Es ist eher das Gegenteil der Fall: Man hat rausgefunden, dass die Kirchengeschichte gefälscht ist und glaubt nun nicht mehr an die Botschaft der Ersten Vision. Man entdeckt Widersprüche in den Schriften und plötzlich passt nichts mehr zusammen. Man erfährt, dass die Tempelbündnisse, nichts weiter sind, als Freimauerrituale und weiß, dass man also gar keine Bündnisse mit Gott geschlossen hat. All das deutet darauf hin, dass es nicht einfach etwas anderes ist, das die Kirche ersetzen soll und dabei kommen schon gar keine niederen Beweggründe zu tage.
Es zeigt vielmehr, dass alles, was bisher eine Bedeutung hatte nun keine mehr hat, unwichtig ist, gefälscht, eine Lüge und man geht schließlich, weil man sein Leben nicht weiter auf einer Lüge aufbauen kann.

Und so geht man erst mal ohne neues Ziel, ohne Lebensgrundlage, steht vor seinem eingestürzten Lebenshaus und weiß nicht, wo man in Zukunft wohnen wird. Und erst dann wenn das so weit vollzogen ist, dann kann man vorsichtig beginnen, sich neue Perspektiven zu erarbeiten.
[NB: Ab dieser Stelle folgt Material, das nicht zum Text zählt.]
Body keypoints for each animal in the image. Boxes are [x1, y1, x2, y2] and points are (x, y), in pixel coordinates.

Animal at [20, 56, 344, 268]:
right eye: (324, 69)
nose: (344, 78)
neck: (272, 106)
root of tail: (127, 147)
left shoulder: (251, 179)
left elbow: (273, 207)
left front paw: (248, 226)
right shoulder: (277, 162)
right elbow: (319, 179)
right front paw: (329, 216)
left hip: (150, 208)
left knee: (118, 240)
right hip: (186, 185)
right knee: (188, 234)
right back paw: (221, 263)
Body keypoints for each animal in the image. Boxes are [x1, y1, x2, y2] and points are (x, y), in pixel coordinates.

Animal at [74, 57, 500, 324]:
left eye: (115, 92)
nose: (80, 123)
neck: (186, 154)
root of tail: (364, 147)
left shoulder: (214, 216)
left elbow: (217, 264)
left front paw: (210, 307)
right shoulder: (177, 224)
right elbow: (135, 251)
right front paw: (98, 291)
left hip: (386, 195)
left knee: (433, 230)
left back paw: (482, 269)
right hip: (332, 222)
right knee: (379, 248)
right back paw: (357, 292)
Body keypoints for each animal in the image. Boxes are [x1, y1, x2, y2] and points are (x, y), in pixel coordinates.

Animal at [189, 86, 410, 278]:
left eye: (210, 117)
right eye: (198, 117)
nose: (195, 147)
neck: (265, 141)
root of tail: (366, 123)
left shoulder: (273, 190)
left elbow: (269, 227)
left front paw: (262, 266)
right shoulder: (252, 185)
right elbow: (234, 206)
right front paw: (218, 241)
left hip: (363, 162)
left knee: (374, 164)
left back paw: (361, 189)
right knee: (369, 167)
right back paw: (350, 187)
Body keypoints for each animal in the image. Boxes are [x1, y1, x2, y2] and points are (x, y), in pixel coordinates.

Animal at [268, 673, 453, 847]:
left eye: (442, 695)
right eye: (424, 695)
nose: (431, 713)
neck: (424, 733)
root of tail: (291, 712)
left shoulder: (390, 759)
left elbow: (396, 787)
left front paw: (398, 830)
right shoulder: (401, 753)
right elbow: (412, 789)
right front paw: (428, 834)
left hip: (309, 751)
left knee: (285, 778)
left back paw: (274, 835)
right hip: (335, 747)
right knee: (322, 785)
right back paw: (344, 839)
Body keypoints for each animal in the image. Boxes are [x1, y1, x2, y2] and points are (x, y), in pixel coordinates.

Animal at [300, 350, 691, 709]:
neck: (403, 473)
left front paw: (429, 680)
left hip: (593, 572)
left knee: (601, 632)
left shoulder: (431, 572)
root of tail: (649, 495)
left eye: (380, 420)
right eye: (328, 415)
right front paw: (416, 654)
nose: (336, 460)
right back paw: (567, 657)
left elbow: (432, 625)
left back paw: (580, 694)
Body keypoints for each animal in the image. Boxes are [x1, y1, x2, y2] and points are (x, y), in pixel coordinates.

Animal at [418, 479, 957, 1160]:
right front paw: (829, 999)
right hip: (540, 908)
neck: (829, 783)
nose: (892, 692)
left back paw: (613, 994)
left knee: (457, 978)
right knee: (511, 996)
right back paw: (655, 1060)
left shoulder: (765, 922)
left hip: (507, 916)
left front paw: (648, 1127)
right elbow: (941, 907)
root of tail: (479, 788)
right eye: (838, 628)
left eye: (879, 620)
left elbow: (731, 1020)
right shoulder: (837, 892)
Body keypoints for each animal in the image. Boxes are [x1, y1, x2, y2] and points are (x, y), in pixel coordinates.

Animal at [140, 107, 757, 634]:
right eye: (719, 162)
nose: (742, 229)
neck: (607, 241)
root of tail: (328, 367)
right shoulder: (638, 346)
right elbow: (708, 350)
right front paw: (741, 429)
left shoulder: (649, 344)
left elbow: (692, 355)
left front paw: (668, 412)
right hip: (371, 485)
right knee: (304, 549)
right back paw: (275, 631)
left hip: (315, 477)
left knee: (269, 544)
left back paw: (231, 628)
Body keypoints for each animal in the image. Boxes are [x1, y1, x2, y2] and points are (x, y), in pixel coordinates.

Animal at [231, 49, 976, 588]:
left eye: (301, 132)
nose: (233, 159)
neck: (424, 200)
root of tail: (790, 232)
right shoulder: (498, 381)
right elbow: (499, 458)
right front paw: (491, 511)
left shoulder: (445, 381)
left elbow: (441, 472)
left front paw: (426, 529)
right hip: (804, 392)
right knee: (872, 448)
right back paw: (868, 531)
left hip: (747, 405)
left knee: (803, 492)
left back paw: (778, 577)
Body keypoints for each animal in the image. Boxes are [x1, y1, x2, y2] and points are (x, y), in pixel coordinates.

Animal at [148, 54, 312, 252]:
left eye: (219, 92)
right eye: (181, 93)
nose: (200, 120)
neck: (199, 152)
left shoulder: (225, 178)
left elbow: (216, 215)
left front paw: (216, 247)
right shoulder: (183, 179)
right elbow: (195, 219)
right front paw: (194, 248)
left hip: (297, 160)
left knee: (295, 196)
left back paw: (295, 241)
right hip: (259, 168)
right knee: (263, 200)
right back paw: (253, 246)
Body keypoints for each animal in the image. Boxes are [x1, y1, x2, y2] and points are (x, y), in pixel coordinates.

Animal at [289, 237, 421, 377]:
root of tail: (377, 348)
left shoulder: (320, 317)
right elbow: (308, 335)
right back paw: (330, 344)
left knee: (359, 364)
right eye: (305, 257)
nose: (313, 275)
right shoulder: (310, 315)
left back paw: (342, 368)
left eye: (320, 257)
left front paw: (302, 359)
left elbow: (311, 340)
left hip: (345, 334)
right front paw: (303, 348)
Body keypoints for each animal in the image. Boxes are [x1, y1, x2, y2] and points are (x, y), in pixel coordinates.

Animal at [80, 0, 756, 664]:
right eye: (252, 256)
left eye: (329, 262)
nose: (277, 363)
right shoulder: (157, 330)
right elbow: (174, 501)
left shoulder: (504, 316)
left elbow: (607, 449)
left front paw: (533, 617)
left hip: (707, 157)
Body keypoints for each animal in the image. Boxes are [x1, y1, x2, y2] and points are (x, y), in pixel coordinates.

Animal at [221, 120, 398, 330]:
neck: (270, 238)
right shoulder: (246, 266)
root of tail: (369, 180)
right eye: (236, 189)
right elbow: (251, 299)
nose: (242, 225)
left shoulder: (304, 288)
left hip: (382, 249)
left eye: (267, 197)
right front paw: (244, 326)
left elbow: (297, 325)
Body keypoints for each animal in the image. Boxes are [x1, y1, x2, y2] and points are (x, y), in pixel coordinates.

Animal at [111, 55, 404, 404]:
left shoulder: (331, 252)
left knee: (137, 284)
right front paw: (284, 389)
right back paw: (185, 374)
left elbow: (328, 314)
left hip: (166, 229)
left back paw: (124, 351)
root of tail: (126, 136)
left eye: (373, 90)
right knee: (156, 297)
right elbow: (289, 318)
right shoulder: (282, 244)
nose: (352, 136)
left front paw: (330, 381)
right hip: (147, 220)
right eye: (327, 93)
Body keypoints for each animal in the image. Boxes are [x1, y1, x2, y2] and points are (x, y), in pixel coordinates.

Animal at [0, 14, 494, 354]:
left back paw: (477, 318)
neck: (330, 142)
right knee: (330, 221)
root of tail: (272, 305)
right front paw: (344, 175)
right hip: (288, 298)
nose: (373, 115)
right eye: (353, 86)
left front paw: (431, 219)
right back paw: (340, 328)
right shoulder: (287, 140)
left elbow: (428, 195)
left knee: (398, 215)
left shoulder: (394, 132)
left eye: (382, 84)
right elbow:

>. Oder ich finde etwas und gehe dahin.

Man geht nicht erst, wenn man was Neues gefunden hat. Man geht, wenn das Alte überholt ist und keinerlei Perspektive mehr liefert.
Das Auszuhalten, perspektivlos zu leben, ohne Organisation im Rücken, ohne Leute, die genau sagen, wie alles richtig gemacht werden muss, ohne Priestertum und Krankensegen, das ist für mich, nach dem der Ausstieg für alle sichtbar vollzogen war, noch mal eine harte Wegstrecke gewesen. Ich habe eine ganze Weile noch nach Verbindlichkeiten gesucht, nach Lehren die mich leiten sollten und die mir Sicherheit verschafften und einen Zugang zu Gott. Es hat eine lange Zeit und viele, viele Gespräche mit einem Freund gebraucht, bis ich davon lassen konnte.

Und wie ich hier lese und es interpretiere, bist Du mitten in diesem Prozess drin.

>Kannst Du wirklich ernsthaft von Dir behaupten, dass Gott Dich als WASAUCHIMMER genauso liebt und Dir genauso viele Möglichkeiten für Deine Erlösung schenkt wie "damals"? Ich hoffe das für Dich. Ich kann das von mir noch nicht behaupten und ich weiss auch nicht, wie das geht. Ich, im Gegensatz zu Dir, befinde mich in einer Halle von der man sagt, sie hätte tausend Türen, und sehe keine Einzige ausser der aus der ich gerade gekommen bin. Imernoch.

Du brauchst keine Erlösung und Du brauchst nicht in dieser Halle sitzen bleiben und Dir den Kopf zerbrechen, wo die vielen Türen sind und welche Tür die Richtige ist. Es gibt sie nicht die einzig richtige Tür, es gibt nur die Türen die Du zu öffnen wagst.
Es gibt sie nicht die neuen Verbindlichkeiten, die Dich leiten.
Und setz Dich nicht unter Zeitdruck, mit „immer noch“, das ist kein Wettrennen, wenn Du noch einige Zeit in der Halle brauchst, bis Du Dir eine Tür ausgesucht hast, dann bleib eben noch ein bisschen.